## Your assignment:
Every record below needs to be set down exactly. Pictures do not belong in the copy.

Plain-text document sources
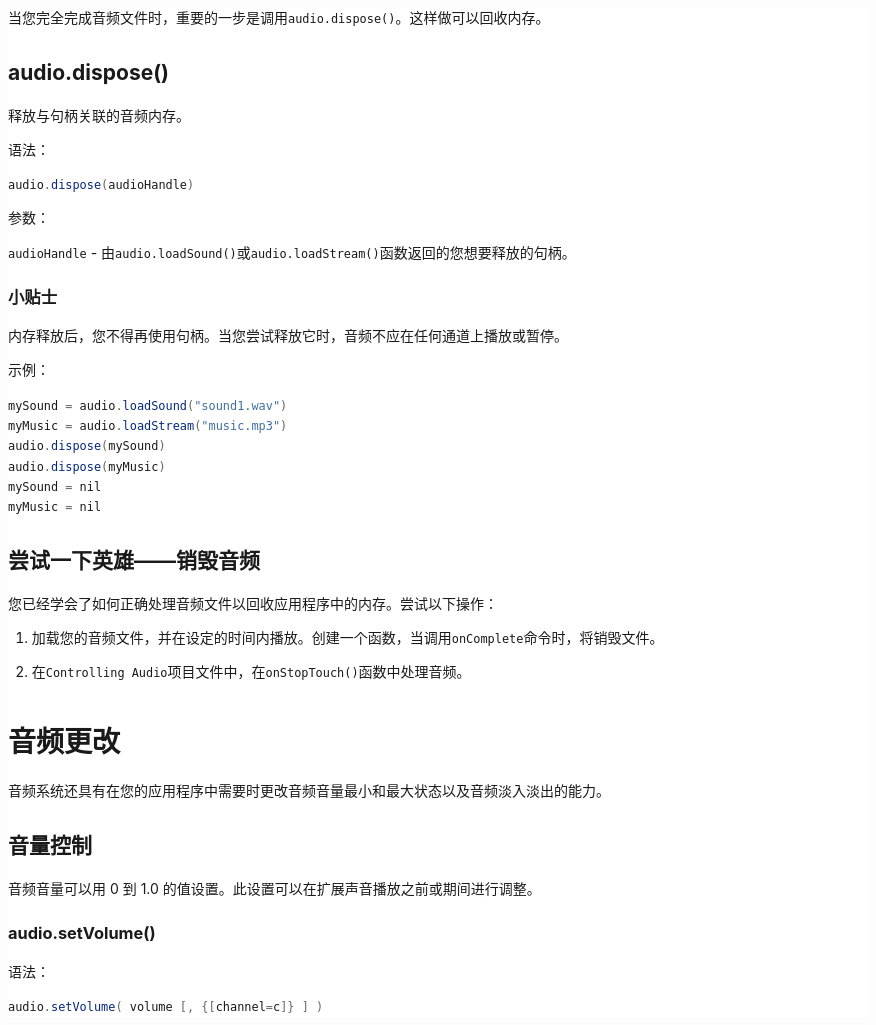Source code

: 当您完全完成音频文件时，重要的一步是调用`audio.dispose()`。这样做可以回收内存。

## audio.dispose()

释放与句柄关联的音频内存。

语法：

```java
audio.dispose(audioHandle)

```

参数：

`audioHandle` - 由`audio.loadSound()`或`audio.loadStream()`函数返回的您想要释放的句柄。

### 小贴士

内存释放后，您不得再使用句柄。当您尝试释放它时，音频不应在任何通道上播放或暂停。

示例：

```java
mySound = audio.loadSound("sound1.wav")
myMusic = audio.loadStream("music.mp3")
audio.dispose(mySound)
audio.dispose(myMusic)
mySound = nil
myMusic = nil

```

## 尝试一下英雄——销毁音频

您已经学会了如何正确处理音频文件以回收应用程序中的内存。尝试以下操作：

1.  加载您的音频文件，并在设定的时间内播放。创建一个函数，当调用`onComplete`命令时，将销毁文件。

1.  在`Controlling Audio`项目文件中，在`onStopTouch()`函数中处理音频。

# 音频更改

音频系统还具有在您的应用程序中需要时更改音频音量最小和最大状态以及音频淡入淡出的能力。

## 音量控制

音频音量可以用 0 到 1.0 的值设置。此设置可以在扩展声音播放之前或期间进行调整。

### audio.setVolume()

语法：

```java
audio.setVolume( volume [, {[channel=c]} ] )

```
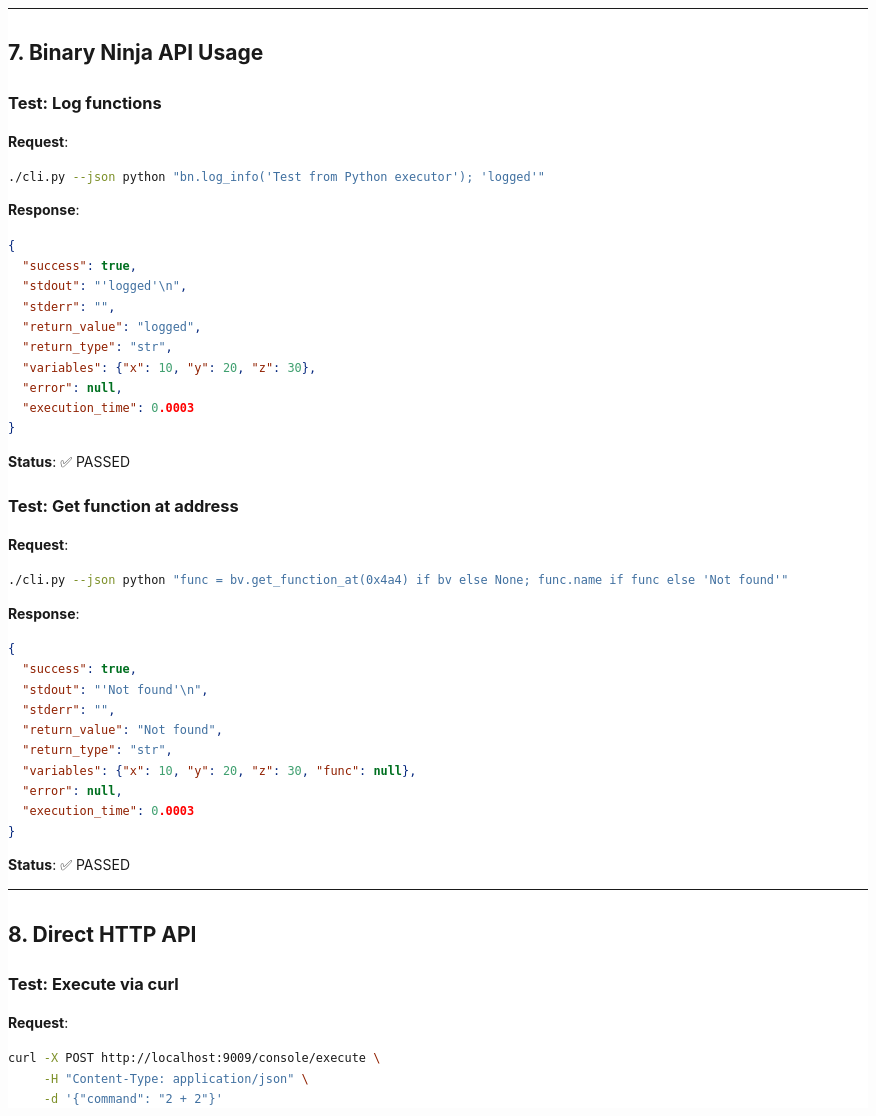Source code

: 
---

## 7. Binary Ninja API Usage

### Test: Log functions
**Request**:
```bash
./cli.py --json python "bn.log_info('Test from Python executor'); 'logged'"
```

**Response**:
```json
{
  "success": true,
  "stdout": "'logged'\n",
  "stderr": "",
  "return_value": "logged",
  "return_type": "str",
  "variables": {"x": 10, "y": 20, "z": 30},
  "error": null,
  "execution_time": 0.0003
}
```
**Status**: ✅ PASSED

### Test: Get function at address
**Request**:
```bash
./cli.py --json python "func = bv.get_function_at(0x4a4) if bv else None; func.name if func else 'Not found'"
```

**Response**:
```json
{
  "success": true,
  "stdout": "'Not found'\n",
  "stderr": "",
  "return_value": "Not found",
  "return_type": "str",
  "variables": {"x": 10, "y": 20, "z": 30, "func": null},
  "error": null,
  "execution_time": 0.0003
}
```
**Status**: ✅ PASSED

---

## 8. Direct HTTP API

### Test: Execute via curl
**Request**:
```bash
curl -X POST http://localhost:9009/console/execute \
     -H "Content-Type: application/json" \
     -d '{"command": "2 + 2"}'
```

## Answer space:
Source code

: 当您完全完成音频文件时，重要的一步是调用`audio.dispose()`。这样做可以回收内存。

## audio.dispose()

释放与句柄关联的音频内存。

语法：

```java
audio.dispose(audioHandle)

```

参数：

`audioHandle` - 由`audio.loadSound()`或`audio.loadStream()`函数返回的您想要释放的句柄。

### 小贴士

内存释放后，您不得再使用句柄。当您尝试释放它时，音频不应在任何通道上播放或暂停。

示例：

```java
mySound = audio.loadSound("sound1.wav")
myMusic = audio.loadStream("music.mp3")
audio.dispose(mySound)
audio.dispose(myMusic)
mySound = nil
myMusic = nil

```

## 尝试一下英雄——销毁音频

您已经学会了如何正确处理音频文件以回收应用程序中的内存。尝试以下操作：

1.  加载您的音频文件，并在设定的时间内播放。创建一个函数，当调用`onComplete`命令时，将销毁文件。

1.  在`Controlling Audio`项目文件中，在`onStopTouch()`函数中处理音频。

# 音频更改

音频系统还具有在您的应用程序中需要时更改音频音量最小和最大状态以及音频淡入淡出的能力。

## 音量控制

音频音量可以用 0 到 1.0 的值设置。此设置可以在扩展声音播放之前或期间进行调整。

### audio.setVolume()

语法：

```java
audio.setVolume( volume [, {[channel=c]} ] )

```
Source code

: 
---

## 7. Binary Ninja API Usage

### Test: Log functions
**Request**:
```bash
./cli.py --json python "bn.log_info('Test from Python executor'); 'logged'"
```

**Response**:
```json
{
  "success": true,
  "stdout": "'logged'\n",
  "stderr": "",
  "return_value": "logged",
  "return_type": "str",
  "variables": {"x": 10, "y": 20, "z": 30},
  "error": null,
  "execution_time": 0.0003
}
```
**Status**: ✅ PASSED

### Test: Get function at address
**Request**:
```bash
./cli.py --json python "func = bv.get_function_at(0x4a4) if bv else None; func.name if func else 'Not found'"
```

**Response**:
```json
{
  "success": true,
  "stdout": "'Not found'\n",
  "stderr": "",
  "return_value": "Not found",
  "return_type": "str",
  "variables": {"x": 10, "y": 20, "z": 30, "func": null},
  "error": null,
  "execution_time": 0.0003
}
```
**Status**: ✅ PASSED

---

## 8. Direct HTTP API

### Test: Execute via curl
**Request**:
```bash
curl -X POST http://localhost:9009/console/execute \
     -H "Content-Type: application/json" \
     -d '{"command": "2 + 2"}'
```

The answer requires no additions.